COMPITO BREVE 1:
Quando è nata la Corte Penale Internazionale, secondo l'articolo sull'ONU e la guerra in Iraq?
COMPITO BREVE 2:
Quali paesi cita l'articolo sull'ONU e la guerra in Iraq tra le potenze nucleari proliferate più o meno di nascosto?
COMPITO BREVE 3:
Modifica il passo dell'articolo sull'ONU e la guerra in Iraq che comincia con "Oggi le formalità" e finisce con "della macchina bellica.", mettendo "politica di potenza" al posto di "realpolitik".

TESTO FORNITO:

####

|
Da "Umanità Nova"
n. 12 del 30 marzo 2003
L'ONU e l'aggressione USA all'Iraq/1
Il "diritto" del più forte
Sono finiti i tempi in cui gli ambasciatori consegnavano le dichiarazioni
di guerra ai governi nemici, preannunciando una serie di mosse in un codice
cavalleresco che poi si è tramutato in una precisa serie di figure
giuridiche con cui fare una guerra, normate dalle Convenzioni dell'Aja
(1899 e 1907) e di Ginevra (1949). C'è un modo corretto anche di
muovere in guerra (ius ad bellum) e di fare la guerra (ius in bello),
leggermente ipocrita vista la tecnologia a disposizione ma anche segno
di contenimento di civiltà a fronte della barbarie personificata
nella violenza distruttiva delle armi.
Oggi le formalità sono superate, gli stati di guerra sono annunciati
in prime time alle 20 di sera, le ragioni del diritto internazionale sacrificate
sull'altare della realpolitik, i passi di contenimento del ricorso alla
violenza e al terrore militare ridotti al minimo, con un minuetto funzionale
al pieno dispiegamento della macchina bellica.
Così è avvenuto anche in sede Onu, che ritorna ad essere
quel che è stata sino al 1990, ossia un forum di parole sagge che
vela la brutalità dell'agire degli stati sul pianeta ridotto a
spoglie di cui impossessarsi, prima in una divisione bipolare, oggi in
una spartizione unipolare. Il tempo di approvazione della ris. 1441 dal
novembre sino ad oggi è servito infatti non per saggiare e verificare
quanto prescritto, bensì per allestire la macchina militare sino
al punto di impedire la marcia indietro: 300mila soldati in area non erano
stati trasportati certamente per viaggio-premio di fine anno nel deserto
kuwaitiano...
Gli equilibri nel Consiglio di Sicurezza riflettono assetti nati all'indomani
della II guerra mondiale, con gli alleati predominanti a cui si aggiunse
la Cina potenza nucleare dichiarata negli anni '50. Oggi le potenze nucleari
sono altre, alcune sotto controllo incrociato e verificato dall'agenzia
apposita viennese (AIEA), altre proliferate più o meno di nascosto:
Israele, Sudafrica, Pakistan, India, forse Iran e Corea del Nord. Il veto
concesso agli ex-alleati andrebbe quanto meno redistribuito e allargato,
se l'Onu volesse restare alla logica del dopo Yalta, ma ovviamente non
è così, e già da anni si discute a vuoto su come
riformulare gli assetti decisionali dentro il CdS.
Questa guerra unilaterale viola tanto palesemente il diritto internazionale,
sino a configurare quel reato di aggressione oggi in discussione all'Onu
come previsto dal Trattato istitutivo della Corte Penale Internazionale
appena insediatasi all'Aja, presieduta da un giurista canadese, che prevede
appunto tra le tipologie di reati internazionali cui chiamare a responsabilità
la catena di comando civile e militare, capi di stato inclusi, anche il
reato di aggressione militare la cui definizione è stata demandata
all'Onu dal luglio 1998, quando è nata la CPI. Gli Usa non hanno
ratificato quel Trattato e si sono pure premuniti di stipulare accordi
bilaterali con singoli governi per esonerare i militari a stelle e strisce
sparsi per i quattro angoli della terra a poter subire processi in loco
e addirittura ad essere estradati all'Aja.

####

INFORMAZIONI ESTRATTE:
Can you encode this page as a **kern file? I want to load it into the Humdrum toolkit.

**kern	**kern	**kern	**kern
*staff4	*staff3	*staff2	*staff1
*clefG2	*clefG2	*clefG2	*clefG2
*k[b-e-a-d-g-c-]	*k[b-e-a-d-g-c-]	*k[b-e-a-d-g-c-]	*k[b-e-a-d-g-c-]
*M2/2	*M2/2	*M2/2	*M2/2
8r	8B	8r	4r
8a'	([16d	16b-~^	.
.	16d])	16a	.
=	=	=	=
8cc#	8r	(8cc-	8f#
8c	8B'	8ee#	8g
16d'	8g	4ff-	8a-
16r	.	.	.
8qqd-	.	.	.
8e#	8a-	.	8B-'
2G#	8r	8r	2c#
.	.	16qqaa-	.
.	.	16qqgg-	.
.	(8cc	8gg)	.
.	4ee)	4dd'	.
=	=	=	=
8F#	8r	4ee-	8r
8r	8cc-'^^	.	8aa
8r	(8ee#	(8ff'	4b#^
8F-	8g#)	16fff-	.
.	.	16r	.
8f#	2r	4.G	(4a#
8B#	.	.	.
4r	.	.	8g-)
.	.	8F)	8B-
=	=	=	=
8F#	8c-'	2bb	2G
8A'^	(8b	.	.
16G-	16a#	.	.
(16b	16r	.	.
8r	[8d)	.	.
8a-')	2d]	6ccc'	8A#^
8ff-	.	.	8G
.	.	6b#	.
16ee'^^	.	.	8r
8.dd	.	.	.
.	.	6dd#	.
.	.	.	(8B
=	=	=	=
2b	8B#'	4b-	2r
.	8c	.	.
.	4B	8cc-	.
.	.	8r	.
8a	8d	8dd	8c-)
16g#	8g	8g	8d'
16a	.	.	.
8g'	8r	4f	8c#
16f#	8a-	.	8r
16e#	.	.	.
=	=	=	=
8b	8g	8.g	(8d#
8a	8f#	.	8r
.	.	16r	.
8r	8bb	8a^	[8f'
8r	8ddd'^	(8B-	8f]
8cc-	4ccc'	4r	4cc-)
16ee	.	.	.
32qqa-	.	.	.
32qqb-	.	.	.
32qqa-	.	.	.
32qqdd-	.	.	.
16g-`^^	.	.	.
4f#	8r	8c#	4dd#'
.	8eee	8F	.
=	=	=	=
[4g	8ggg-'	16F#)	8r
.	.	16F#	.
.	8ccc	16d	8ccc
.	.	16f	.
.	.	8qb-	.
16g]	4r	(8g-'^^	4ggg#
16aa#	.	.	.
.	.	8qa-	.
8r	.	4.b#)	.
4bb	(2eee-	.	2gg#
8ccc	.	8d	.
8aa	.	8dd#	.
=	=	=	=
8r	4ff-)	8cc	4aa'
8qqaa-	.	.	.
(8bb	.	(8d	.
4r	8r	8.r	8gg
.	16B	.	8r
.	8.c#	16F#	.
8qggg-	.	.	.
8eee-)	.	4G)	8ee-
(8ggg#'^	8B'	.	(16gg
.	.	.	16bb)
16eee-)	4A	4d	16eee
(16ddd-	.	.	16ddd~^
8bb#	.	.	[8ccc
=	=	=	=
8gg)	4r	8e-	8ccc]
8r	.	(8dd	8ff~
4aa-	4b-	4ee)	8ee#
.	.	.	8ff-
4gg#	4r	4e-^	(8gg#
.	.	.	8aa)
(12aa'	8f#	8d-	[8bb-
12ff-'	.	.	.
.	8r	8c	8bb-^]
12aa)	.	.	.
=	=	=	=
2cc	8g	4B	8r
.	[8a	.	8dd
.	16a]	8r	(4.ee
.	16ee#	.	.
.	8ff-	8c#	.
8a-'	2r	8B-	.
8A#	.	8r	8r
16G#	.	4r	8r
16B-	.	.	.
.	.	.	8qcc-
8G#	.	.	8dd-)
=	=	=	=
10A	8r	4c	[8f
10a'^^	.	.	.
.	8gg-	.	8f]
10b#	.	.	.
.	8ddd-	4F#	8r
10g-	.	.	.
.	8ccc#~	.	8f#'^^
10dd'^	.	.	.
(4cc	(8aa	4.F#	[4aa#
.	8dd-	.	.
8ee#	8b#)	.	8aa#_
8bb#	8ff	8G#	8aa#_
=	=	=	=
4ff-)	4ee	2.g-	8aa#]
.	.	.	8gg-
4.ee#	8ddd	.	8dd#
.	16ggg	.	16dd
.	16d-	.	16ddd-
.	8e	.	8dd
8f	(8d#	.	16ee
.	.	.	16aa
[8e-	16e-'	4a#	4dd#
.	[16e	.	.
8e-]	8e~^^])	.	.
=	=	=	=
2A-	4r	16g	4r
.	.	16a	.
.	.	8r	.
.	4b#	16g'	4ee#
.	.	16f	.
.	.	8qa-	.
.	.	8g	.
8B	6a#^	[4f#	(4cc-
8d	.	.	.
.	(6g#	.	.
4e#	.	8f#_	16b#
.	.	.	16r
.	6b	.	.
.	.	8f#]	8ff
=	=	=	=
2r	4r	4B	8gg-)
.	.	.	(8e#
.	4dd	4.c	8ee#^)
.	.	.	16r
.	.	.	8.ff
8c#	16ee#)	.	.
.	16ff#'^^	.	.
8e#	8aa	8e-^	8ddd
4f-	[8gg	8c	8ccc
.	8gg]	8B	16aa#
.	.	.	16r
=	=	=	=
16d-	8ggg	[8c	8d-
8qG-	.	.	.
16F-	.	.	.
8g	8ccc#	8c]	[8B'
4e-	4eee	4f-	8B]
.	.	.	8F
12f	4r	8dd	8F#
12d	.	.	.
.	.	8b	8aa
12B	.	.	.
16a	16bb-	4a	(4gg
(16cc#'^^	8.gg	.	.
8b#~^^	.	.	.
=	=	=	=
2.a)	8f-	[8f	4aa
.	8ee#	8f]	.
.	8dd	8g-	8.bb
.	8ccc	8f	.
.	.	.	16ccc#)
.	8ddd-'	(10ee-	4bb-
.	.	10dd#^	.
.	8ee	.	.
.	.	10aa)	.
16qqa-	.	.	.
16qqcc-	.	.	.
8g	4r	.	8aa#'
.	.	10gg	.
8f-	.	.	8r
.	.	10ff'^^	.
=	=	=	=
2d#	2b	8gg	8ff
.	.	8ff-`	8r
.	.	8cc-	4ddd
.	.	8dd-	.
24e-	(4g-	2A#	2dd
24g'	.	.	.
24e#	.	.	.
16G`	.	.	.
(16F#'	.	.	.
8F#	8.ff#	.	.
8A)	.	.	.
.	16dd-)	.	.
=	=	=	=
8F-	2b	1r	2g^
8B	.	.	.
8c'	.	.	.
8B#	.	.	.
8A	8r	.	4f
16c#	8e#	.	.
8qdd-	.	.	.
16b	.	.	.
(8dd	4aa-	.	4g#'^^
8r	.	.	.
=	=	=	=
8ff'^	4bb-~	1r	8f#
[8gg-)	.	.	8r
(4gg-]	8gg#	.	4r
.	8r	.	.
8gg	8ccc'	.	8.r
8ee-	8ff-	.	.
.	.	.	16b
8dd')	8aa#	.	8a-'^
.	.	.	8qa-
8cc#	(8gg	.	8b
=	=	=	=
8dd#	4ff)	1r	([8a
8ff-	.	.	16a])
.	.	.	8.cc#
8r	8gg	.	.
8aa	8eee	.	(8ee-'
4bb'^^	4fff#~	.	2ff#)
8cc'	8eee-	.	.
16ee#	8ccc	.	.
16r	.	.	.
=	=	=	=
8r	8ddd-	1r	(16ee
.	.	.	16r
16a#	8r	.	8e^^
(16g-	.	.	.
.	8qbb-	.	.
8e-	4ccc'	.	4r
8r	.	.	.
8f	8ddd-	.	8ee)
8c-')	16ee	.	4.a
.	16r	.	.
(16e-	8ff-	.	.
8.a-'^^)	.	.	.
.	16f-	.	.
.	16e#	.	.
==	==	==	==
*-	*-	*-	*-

####

RISULTATO CORRETTO 1:
Nel luglio 1998.

RISULTATO CORRETTO 2:
Israele, Sudafrica, Pakistan, India e, con un «forse», Iran e Corea del Nord.

RISULTATO CORRETTO 3:
Oggi le formalità sono superate, gli stati di guerra sono annunciati
in prime time alle 20 di sera, le ragioni del diritto internazionale sacrificate
sull'altare della politica di potenza, i passi di contenimento del ricorso alla
violenza e al terrore militare ridotti al minimo, con un minuetto funzionale
al pieno dispiegamento della macchina bellica.